## [Written task]
Copy out every line of the data where the word "ужинов" is found.

(Data section Opens)

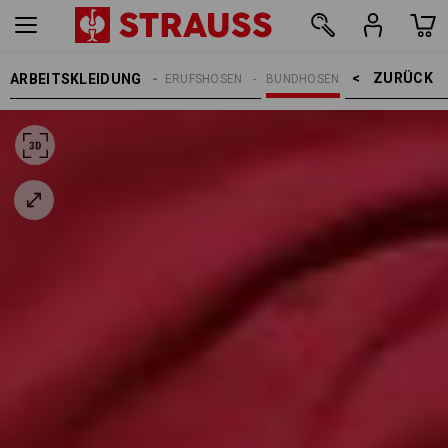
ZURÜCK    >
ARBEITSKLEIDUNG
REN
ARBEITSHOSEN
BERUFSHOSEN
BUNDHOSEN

(Data section Closes)
(Data section Opens)

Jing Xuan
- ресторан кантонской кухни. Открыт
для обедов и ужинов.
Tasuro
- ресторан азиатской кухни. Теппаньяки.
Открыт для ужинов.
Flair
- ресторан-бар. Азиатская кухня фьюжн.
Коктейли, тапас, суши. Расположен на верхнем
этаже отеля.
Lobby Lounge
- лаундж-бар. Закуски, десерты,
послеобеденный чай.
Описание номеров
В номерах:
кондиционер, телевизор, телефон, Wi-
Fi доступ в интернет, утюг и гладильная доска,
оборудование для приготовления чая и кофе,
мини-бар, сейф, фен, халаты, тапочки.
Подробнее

(Data section Closes)
(Data section Opens)

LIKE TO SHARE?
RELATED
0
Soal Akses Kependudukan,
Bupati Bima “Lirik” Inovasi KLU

(Data section Closes)

## [Answer box]
для обедов и ужинов.
Открыт для ужинов.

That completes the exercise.